Their attacks collide, great torrents, throwing off light and thunder like the sweat flying from Sacco’s head.
Tuesday, January 18, 2005
“If you lay it flat,” says Bertrand, “you’ll put holes in the floor.”
“Possibly,” concedes Jacques.
“Furthermore, this will go faster if we both drill.”
“Perhaps,” says Jacques, “we should hold it and drill from opposite sides.”
Bertrand considers that, frowning, but he can’t find anything wrong with the idea.
“All right,” Jacques calls over the sheet of wood a moment later, “remember! We are bracing on the left and drilling on the right!”
“Yes,” says Bertrand, still frowning. “I think… yes.”
A few seconds later, screaming, they jerk back their bleeding hands. Unsupported, the wood falls over onto Bertrand’s head.
“Then Tim’s like ‘big nasty teeth! Like this!'” Annie lets go of the wheel to demonstrate; Bruce and Deshaun yelp.
“Fine,” she rolls her eyes, “babies. And he goes ‘and big nasty, uh, ears–‘”
“Nasty claws,” says Bruce.
“This is the zenith of nerd humor?” says Deshaun, thoroughly dubious.
Danielle smiles and crinkles down into the borrowed jacket. The warm car smells like french fries and teenagers. The music’s too loud, and the thump of its bass is in time with the seams in the concrete: together, her secret pulse.
“And then!” says Annie. “The bunny rips out his throat!”
Charles lets the officers spot the little silver flask, so when he volunteers to take the dogs out during lunch, they think they understand, and say yes.
Together they do two circuits, during which Charles cries: big helpless sobs he tries to keep quiet, and tears he doesn’t bother to blot. He cries for what they are doing. He cries because he must. They must.
He composes himself, and empties the flask into the sand.
Then he takes the dogs on their long poles back through the gate: into the rooms, where the detainees huddle under sandbags, whispering Allah. O Allah.
Thursday, January 13, 2005
“You can’t bulldoze it,” announces Venison, slapping papers on the table. “It’s a prehistoric landmark.”

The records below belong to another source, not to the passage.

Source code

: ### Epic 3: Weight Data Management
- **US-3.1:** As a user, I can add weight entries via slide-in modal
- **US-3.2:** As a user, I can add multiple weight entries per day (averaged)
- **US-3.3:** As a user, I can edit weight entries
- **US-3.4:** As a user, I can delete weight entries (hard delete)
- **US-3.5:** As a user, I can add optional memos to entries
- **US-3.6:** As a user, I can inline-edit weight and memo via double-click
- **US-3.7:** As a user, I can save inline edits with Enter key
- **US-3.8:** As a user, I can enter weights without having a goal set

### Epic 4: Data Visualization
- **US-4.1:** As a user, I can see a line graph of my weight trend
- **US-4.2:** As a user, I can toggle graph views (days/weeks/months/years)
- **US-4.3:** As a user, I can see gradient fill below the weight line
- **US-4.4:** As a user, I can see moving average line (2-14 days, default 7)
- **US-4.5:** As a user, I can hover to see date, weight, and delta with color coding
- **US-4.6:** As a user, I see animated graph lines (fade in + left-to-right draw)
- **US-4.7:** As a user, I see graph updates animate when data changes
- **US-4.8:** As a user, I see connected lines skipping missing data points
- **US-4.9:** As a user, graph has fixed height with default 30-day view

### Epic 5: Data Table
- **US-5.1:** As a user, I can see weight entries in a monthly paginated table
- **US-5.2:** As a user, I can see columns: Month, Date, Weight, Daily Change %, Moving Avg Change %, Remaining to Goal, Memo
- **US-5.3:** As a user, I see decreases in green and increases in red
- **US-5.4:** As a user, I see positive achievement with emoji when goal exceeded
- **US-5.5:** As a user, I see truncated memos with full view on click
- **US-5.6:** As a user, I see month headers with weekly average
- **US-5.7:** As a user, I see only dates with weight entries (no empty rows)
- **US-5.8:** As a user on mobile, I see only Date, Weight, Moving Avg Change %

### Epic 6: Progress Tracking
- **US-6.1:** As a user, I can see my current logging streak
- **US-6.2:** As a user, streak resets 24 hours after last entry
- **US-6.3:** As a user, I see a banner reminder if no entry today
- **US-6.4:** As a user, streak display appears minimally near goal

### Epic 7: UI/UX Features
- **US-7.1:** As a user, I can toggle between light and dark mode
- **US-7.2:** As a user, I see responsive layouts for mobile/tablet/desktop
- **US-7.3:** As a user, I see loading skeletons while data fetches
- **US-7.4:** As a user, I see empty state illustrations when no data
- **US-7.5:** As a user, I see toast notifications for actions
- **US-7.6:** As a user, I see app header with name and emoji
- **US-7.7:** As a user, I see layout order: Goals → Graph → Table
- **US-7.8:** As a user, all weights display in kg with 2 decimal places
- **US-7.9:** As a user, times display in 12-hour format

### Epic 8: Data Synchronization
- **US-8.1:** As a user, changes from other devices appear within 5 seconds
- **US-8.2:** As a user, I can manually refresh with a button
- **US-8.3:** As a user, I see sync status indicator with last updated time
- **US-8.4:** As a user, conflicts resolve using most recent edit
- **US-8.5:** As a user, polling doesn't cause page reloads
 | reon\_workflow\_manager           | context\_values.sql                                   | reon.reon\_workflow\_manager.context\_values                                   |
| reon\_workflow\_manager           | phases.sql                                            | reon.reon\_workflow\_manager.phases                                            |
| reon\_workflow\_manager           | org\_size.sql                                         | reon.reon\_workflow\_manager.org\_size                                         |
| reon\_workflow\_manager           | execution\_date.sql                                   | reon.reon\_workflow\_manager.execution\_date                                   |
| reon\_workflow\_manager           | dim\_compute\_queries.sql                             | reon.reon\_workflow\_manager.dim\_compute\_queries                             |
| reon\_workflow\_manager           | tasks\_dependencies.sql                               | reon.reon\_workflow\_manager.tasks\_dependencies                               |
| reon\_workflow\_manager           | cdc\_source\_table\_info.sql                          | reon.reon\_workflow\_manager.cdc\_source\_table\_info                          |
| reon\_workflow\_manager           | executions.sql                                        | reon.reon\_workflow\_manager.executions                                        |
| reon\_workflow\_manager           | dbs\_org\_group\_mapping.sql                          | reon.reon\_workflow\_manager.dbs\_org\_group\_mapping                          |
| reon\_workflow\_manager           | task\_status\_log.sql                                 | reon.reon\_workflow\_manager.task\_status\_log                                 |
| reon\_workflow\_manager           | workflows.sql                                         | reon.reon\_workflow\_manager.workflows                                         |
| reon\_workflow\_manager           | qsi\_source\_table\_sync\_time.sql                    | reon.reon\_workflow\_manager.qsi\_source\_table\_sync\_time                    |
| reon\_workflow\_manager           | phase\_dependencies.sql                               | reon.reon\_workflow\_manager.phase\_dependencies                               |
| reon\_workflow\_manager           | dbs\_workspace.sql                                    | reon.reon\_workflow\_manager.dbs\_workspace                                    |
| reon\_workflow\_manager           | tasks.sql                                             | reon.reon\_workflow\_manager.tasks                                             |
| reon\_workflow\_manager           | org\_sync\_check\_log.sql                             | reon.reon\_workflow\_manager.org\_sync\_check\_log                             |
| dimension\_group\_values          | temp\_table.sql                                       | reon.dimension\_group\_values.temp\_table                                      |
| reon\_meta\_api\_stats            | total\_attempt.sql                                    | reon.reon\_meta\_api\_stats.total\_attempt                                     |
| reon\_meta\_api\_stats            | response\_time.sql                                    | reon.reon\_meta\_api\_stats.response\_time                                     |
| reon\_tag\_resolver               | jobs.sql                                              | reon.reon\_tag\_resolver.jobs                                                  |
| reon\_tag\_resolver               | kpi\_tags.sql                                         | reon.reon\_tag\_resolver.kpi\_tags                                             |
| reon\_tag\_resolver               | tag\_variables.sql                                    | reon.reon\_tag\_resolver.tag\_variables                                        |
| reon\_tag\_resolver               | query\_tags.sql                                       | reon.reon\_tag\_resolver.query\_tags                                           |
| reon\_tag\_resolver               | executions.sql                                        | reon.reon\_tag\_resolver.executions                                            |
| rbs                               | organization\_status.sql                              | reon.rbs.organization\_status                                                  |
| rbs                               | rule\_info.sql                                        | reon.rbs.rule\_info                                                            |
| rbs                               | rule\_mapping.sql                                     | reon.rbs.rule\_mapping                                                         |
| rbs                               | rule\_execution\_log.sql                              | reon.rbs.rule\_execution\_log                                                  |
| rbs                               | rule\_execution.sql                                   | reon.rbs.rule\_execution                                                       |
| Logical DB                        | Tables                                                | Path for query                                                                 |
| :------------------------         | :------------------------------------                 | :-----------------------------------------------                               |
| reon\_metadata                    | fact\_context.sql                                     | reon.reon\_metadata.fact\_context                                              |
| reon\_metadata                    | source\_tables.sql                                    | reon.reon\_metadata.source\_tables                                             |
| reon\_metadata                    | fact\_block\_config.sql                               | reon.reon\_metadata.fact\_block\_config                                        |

“You’re joking,” says Beam.
“It was sacred to certain dinosaur tribes,” Venison nudges the papers forward. “As you’ll see–”
“Is there a record of this?” asks the judge, squinting.
“Can’t be, your honor,” says Venison. “It’s prehistoric. Ipso facto.”
“You’re joking,” says Beam. “How do you expect to prove–”
“The burden of proof,” he says smugly, “rests on the plaintiff–the city, as represented by you.”
Beam gapes.
“Can you prove the city needs another school?” says Venison. “Is it law, or merely theory?”
Wednesday, January 12, 2005
The door into the crawlspace leads under the porch, right onto the old house’s granite foundation. Pleasance decides to grow a tree there. She’d like having a tree inside the house.
She puts pieces of pinecone in one of the cracks she finds, and some mulberries in another. As an experiment, she puts a wedge-shapen wooden toy block in a third.
Pleasance is a conscientious six-year-old, and usually remembers to water them. The pinecone and the mulberries fail to thrive, but one day, the part of the foundation where the soaked and swollen toy is wedged groans. Then shudders.
And splits.
Tuesday, January 11, 2005
Maya screams, to her shame, when Salem’s hatpin stabs through her hand and into the wall. “Quiet,” he says, and slaps her. Her ears ring; she almost misses the tinkling crash.
Rob is up, white and sweating, on his knees. He holds Boulevard’s watch. He’s smashed its face and bent up its second hand, which keeps ticking, crookedly.
“You won’t,” says Darlene. “You can’t.”
He wets two fingers with his blood and holds them above it; his eyes are wide, and very cold. Darlene and Maya hold their breath.
But Salem doesn’t. He snarls, and blurs; and then Maya goes deaf.